The final rule restores a standard for determining joint-employer status that had been applied for several decades before 2015, the NLRB stated in a news release, but with “greater precision, clarity, and detail.”

Under the final rule — which received over 29,000 comments during a comment period initiated in October 2018 — an entity may be considered a joint employer of another employer’s employees “only if the two share or co-determine the employees’ essential terms and conditions of employment,” with those eight terms and conditions defined exclusively as wages, benefits, hours of work, hiring, discharge, discipline, supervision and direction.

“With the completion of today’s rule, employers will now have certainty in structuring their business relationships, employees will have a better understanding of their employment circumstances, and unions will have clarity regarding with whom they have a collective-bargaining relationship,” NLRB Chairman John Ring stated.

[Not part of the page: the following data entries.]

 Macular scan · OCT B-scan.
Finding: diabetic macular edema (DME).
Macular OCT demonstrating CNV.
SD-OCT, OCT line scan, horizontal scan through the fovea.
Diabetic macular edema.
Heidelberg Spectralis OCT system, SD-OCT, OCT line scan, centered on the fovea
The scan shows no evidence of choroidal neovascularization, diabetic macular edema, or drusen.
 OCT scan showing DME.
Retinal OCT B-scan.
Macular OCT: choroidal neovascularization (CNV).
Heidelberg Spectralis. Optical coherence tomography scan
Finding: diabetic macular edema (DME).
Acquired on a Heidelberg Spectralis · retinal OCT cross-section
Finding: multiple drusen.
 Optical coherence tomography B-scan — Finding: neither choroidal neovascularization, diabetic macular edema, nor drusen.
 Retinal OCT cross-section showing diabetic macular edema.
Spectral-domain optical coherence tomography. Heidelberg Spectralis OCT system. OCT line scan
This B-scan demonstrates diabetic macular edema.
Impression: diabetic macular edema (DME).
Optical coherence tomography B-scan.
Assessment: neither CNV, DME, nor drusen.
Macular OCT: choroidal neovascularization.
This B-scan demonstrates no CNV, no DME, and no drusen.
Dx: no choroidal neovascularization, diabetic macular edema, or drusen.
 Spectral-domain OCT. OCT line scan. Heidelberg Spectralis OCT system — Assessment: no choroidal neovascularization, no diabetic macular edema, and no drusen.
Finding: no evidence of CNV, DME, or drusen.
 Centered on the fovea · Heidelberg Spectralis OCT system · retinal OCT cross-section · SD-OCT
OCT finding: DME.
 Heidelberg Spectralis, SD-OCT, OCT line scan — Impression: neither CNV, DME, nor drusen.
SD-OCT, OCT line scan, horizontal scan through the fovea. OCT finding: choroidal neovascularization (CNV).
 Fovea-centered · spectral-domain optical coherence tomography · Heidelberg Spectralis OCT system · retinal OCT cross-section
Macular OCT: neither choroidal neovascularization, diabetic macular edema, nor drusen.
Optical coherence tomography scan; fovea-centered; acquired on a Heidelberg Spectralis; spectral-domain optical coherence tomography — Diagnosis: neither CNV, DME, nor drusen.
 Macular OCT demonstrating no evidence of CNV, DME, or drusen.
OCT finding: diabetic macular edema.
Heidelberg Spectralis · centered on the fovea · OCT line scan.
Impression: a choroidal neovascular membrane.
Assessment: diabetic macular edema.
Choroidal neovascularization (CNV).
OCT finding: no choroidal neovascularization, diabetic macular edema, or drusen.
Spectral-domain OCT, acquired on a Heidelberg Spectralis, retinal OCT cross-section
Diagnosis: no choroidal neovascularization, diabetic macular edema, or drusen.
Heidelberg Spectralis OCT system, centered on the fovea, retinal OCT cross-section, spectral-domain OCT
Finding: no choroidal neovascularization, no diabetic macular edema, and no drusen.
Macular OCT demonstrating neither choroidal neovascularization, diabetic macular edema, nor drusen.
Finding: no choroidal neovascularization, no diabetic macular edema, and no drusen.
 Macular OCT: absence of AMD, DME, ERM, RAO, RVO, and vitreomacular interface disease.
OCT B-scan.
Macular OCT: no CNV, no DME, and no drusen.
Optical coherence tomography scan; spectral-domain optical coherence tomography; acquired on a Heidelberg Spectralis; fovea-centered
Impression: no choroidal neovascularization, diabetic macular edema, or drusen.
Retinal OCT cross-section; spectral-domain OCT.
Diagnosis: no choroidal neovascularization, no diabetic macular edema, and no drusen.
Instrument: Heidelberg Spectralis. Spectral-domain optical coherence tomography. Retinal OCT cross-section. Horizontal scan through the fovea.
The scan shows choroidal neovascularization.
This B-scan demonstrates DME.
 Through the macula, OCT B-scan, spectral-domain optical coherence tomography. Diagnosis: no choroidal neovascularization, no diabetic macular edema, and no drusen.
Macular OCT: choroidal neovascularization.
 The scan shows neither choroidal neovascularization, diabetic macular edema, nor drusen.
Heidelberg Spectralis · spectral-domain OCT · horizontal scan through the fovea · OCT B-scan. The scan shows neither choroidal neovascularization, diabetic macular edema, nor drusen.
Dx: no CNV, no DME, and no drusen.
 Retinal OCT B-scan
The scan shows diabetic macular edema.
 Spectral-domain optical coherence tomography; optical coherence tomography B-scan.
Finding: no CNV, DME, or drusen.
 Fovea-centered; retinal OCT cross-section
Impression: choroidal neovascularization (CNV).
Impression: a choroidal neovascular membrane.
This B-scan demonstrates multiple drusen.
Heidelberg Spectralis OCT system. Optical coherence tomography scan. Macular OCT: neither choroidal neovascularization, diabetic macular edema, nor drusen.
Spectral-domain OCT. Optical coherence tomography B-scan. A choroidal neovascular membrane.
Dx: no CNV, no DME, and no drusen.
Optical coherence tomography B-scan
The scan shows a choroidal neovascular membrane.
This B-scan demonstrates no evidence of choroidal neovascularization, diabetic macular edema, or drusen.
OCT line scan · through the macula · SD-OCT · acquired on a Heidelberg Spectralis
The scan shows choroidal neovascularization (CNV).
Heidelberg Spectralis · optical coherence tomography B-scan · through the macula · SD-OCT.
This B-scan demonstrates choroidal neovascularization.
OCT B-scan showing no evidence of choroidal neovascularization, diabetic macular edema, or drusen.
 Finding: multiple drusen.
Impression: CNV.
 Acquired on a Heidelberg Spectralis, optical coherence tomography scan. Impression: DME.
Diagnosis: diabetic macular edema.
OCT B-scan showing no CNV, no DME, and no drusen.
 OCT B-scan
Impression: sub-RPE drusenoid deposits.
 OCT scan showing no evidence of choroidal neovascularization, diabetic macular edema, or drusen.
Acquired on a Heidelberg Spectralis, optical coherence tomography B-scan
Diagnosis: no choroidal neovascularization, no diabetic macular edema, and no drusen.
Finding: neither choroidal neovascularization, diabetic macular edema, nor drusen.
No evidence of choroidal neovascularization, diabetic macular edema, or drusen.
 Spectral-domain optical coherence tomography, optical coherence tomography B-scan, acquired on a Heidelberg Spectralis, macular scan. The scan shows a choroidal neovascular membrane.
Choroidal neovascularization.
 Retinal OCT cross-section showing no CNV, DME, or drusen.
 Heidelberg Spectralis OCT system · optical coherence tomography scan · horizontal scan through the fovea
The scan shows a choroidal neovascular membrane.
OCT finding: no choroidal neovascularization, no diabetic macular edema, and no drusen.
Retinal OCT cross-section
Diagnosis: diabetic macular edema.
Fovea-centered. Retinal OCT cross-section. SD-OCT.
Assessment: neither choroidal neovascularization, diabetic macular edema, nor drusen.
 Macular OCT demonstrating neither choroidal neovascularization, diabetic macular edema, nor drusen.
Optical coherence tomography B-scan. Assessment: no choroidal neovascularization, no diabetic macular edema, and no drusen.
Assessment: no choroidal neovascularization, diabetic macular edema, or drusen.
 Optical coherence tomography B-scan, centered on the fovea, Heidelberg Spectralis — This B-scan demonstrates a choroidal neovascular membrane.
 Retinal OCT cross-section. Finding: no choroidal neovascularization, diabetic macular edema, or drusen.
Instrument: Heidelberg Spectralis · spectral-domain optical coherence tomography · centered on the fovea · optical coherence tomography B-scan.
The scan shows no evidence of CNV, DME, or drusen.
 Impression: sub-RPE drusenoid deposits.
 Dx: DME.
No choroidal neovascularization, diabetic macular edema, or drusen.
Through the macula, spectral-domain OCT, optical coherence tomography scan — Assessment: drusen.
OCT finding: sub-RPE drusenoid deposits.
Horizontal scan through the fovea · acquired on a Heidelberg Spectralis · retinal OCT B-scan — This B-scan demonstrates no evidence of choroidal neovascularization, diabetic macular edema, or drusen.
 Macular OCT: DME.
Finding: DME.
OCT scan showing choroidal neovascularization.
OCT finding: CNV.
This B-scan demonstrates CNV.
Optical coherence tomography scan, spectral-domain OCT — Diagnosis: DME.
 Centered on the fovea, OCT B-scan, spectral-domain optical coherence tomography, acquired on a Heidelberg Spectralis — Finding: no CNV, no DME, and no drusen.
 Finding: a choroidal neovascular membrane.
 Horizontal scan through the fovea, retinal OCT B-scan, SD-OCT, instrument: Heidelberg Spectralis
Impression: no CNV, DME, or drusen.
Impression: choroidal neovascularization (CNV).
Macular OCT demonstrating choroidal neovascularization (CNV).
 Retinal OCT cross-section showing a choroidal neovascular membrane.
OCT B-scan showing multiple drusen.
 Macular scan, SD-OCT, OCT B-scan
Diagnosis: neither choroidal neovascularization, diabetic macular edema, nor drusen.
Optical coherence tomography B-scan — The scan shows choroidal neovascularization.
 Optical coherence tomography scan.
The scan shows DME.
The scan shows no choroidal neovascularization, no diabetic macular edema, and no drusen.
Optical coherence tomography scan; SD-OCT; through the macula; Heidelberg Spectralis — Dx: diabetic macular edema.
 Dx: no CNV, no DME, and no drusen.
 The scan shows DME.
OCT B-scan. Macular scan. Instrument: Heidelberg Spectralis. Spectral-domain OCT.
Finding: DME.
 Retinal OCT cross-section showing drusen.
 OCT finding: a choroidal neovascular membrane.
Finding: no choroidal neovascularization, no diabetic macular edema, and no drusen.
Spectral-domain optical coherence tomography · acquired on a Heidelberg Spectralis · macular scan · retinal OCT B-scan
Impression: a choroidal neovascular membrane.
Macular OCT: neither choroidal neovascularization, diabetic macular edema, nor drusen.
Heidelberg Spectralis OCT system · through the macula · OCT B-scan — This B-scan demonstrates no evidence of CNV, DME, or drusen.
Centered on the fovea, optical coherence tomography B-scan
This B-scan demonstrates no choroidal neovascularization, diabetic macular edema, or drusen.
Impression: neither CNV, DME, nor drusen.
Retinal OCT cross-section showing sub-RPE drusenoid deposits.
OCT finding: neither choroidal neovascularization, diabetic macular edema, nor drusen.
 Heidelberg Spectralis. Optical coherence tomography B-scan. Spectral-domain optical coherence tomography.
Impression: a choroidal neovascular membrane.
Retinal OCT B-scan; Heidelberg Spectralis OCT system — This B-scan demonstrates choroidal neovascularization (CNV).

For trucking companies, the ramifications of a joint-employer relationship would come up often in the case of strike situations, according to Jack Finklea, a labor law specialist at the law firm Scopelitis Garvin, Light, Hanson & Feary.

“A union’s picketing of a primary motor carrier or other business can bleed over into the motor carrier employer if a joint employment relationship exists,” Finklea told FreightWaves. In addition, he said, if two trucking companies are on same site and they are deemed joint employers, then each one can be responsible for the other’s unfair labor practices.

“Going forward, trucking companies stand to benefit from the final rule, as the NLRB will review cases with a new higher standard of what defines that joint-employer relationship.”

Finklea advised motor carrier employers to look at each of the eight factors in the new rule that constitutes “direct and immediate control” and apply them to their workforce and any surrounding workforce with which they come in contact.

“Carriers should ensure they are not falling within one of those enumerated circumstances listed in the new regulations,” Finklea said. “Otherwise carriers risk a finding by the NLRB that they are in a joint employment relationship, which could make them susceptible to a union picket line, or which could make them responsible for another company’s unfair labor practices – which could certainly cost them money.”

The International Brotherhood of Teamsters, which pointed out that the 2015 NLRB decision known as Browning-Ferris, which the new rulemaking overrides, was a case involving the Teamsters.

“We are deeply disappointed in this decision, which will have a negative and tangible impact on hard working Americans,” the union said in a statement to FreightWaves. “The [Browning-Ferris] ruling … protects millions of workers from manipulations by companies calculated to impair employee rights by playing shell games over what entity in fact controls their working conditions. Rolling it back will cause great harm.”